PASSAGE PROVIDED -
▶
This woman doesn’t think like that. She claims that her children are the lights of her life, and yet, she’s willing to walk away from them forever because she believes that they will be better without her.

And the difference boils down to this: I believe I am a good mom, that my children are better with me in their lives than they would be without me. This woman believes she is a bad mom, that her children are better without her in their lives that they would be with her. Those are our respective realities.

I don’t think this woman was a bad mom. She obviously struggled with motherhood, with marriage, with work, with life, with depression. But are bad moms capable of being so self-aware and so self-reflective that they are capable of looking in a mirror and saying “This behavior is bad for my children, so bad that they would be better without me.” I’m not sure. But this woman believed, believed with her whole being, that her children would have a better life, a happier life, without her. I don’t understand how the human brain works, and I don’t understand how faith and belief work. I cannot rationalize why I think about my children and my presence in their life one way and this woman thinks about it in a completely different way.
◀
(Extracted records)
▶
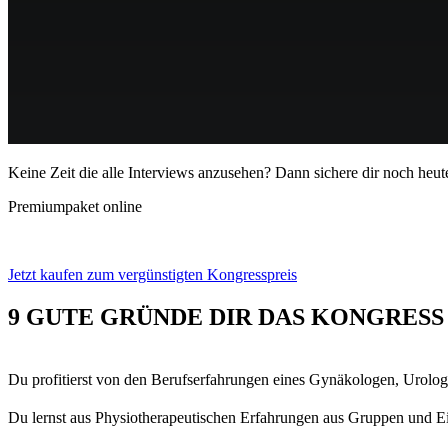
Keine Zeit die alle Interviews anzusehen?
Dann sichere dir noch heute
Premiumpaket online
Jetzt kaufen zum vergünstigten Kongresspreis
9 GUTE GRÜNDE DIR DAS KONGRESS
Du profitierst von den Berufserfahrungen eines Gynäkologen, Urolo
Du lernst aus Physiotherapeutischen Erfahrungen aus Gruppen und Ei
◀
Write the next part of the passage about the woman who believed her children would be better off without her, picking up right after its final sentence. The items were taken from a source unrelated to the passage.

How do two creatures with the same biology and access to the same types of hormones and neurons that form our individuals psychologies arrive at two such very different places? How did two women, with only a week and a half difference in their ages, each with three children, each with a penchant for writing, come to a place in their respective lives in which their whole belief systems are based in the same core–“As a mother, I must do what is best for my children”–but are acted upon with such divergence that they are complete opposites? One can do nothing but beg the universe to let her stay with her children while the other wants to permanently separate herself from her children–and yet, both of us would claim that such action is in the best interest of our children.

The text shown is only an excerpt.